According to insiders, Dr Williams has given his blessing to the plans to create an enclave for up to 20 conservative American bishops that would insulate them from their liberal colleagues. The scheme would allow them to remain technically within the Episcopal Church but under the care of like-minded archbishops from abroad. The Primate of the West Indies, Archbishop Drexel Gomez, a moderate conservative, has agreed to participate, and other primates could be recruited.
However, the initiative is likely to infuriate liberal leaders of the Episcopal Church, who will see it as an attempt to undermine their authority and interfere in their affairs. Presiding Bishop Katherine Jefferts Schori, the head of the Episcopal Church, has been cracking down on any diocese or parish that seeks to leave, and numerous legal actions are under way. She and her colleagues have already rejected similar proposals suggested at a meeting in Tanzania last year of all the primates, the leaders of the 38 independent Churches that constitute the Anglican Communion. However, she met a group of conservative bishops and theologians in New York last week after hearing that Dr Williams was sympathetic to the new proposal.
Read it all but make sure to read the next post before coming to any conclusions.
Update George Conger has a Church of England Newspaper article on this which begins as follows:
US Presiding Bishop Katharine Jefferts Schori has endorsed a programme of alternative Episcopal oversight brought to her by a group of conservative American bishops.
The “Anglican Bishops in Communion” seeks to meld the Primates’ Dar es Salaam pastoral council scheme with the “Episcopal Visitor” programme created by Bishop Schori in a bid to hold the fissiparous elements of American Anglicanism together until an Anglican Covenant is agreed.
“This is a step forward, albeit a small one,” the Bishop of Central Florida, the Rt Rev John W Howe noted, that permits freedom of conscience for traditionalist while preserving good order in conformance to the Constitution and Canons of the Episcopal Church.

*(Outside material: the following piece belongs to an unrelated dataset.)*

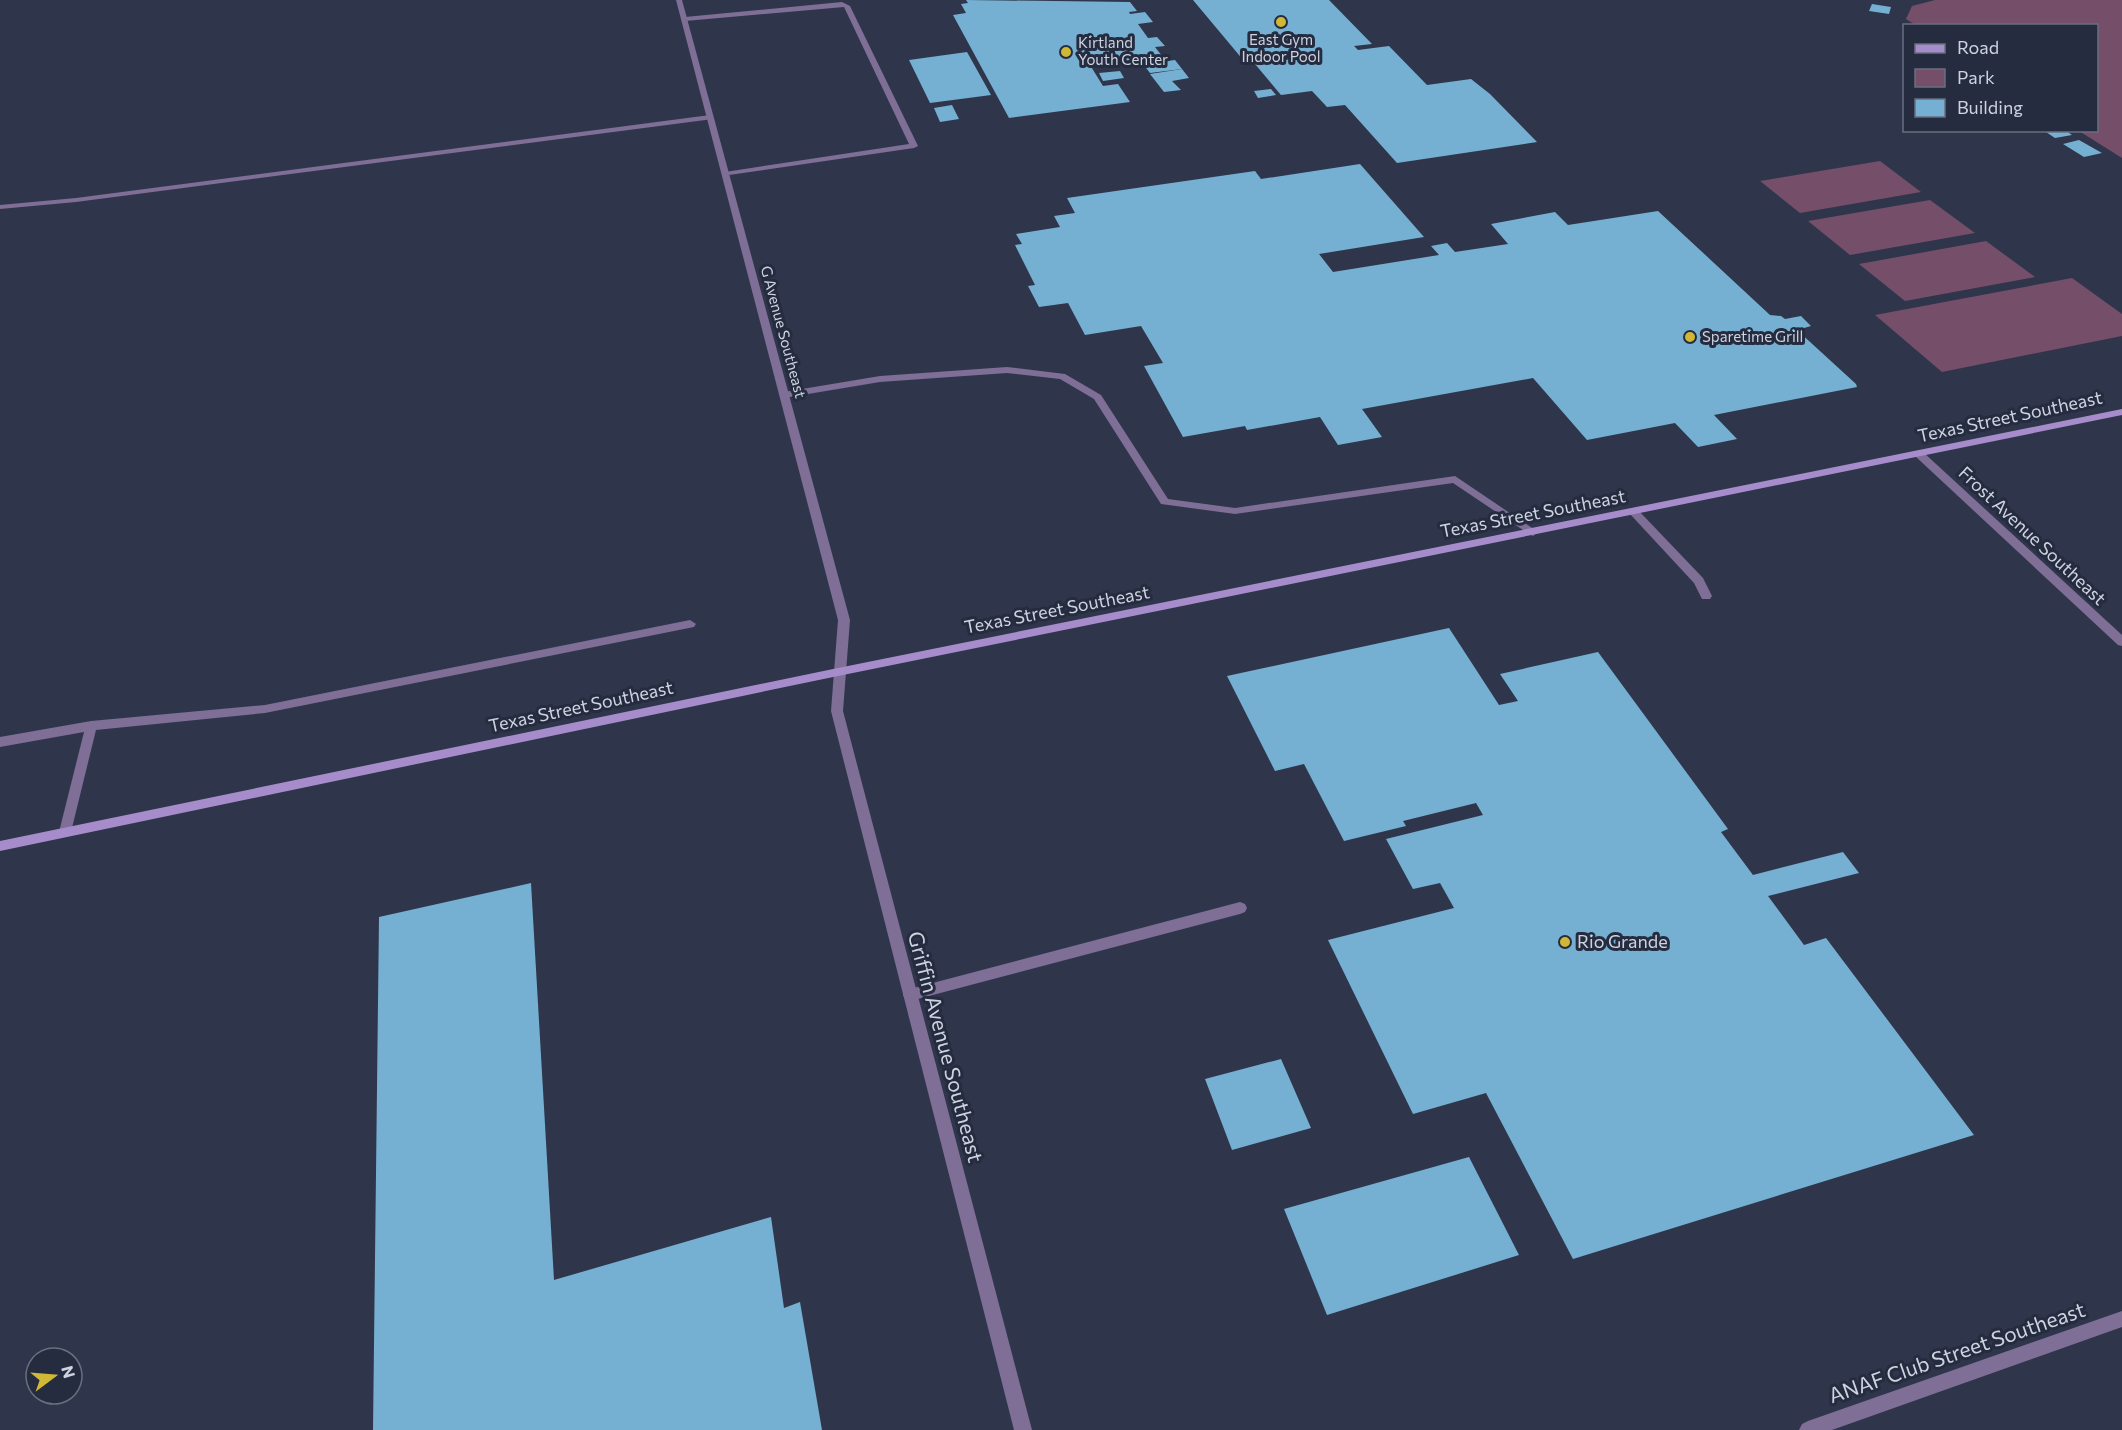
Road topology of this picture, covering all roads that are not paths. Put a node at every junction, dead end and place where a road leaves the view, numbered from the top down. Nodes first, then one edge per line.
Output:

However, critics charge there is nothing in the plan to compel a liberal bishop to permit alternative oversight, while spokesmen for the dioceses of Pittsburgh and Fort Worth told The Church of England Newspaper they were unable to comment on the merits of the plan as they had not been consulted in its creation and were unaware of the details.
Read it all as well.
Why is this “secret”? It sounds like AEO to me. That is no secret.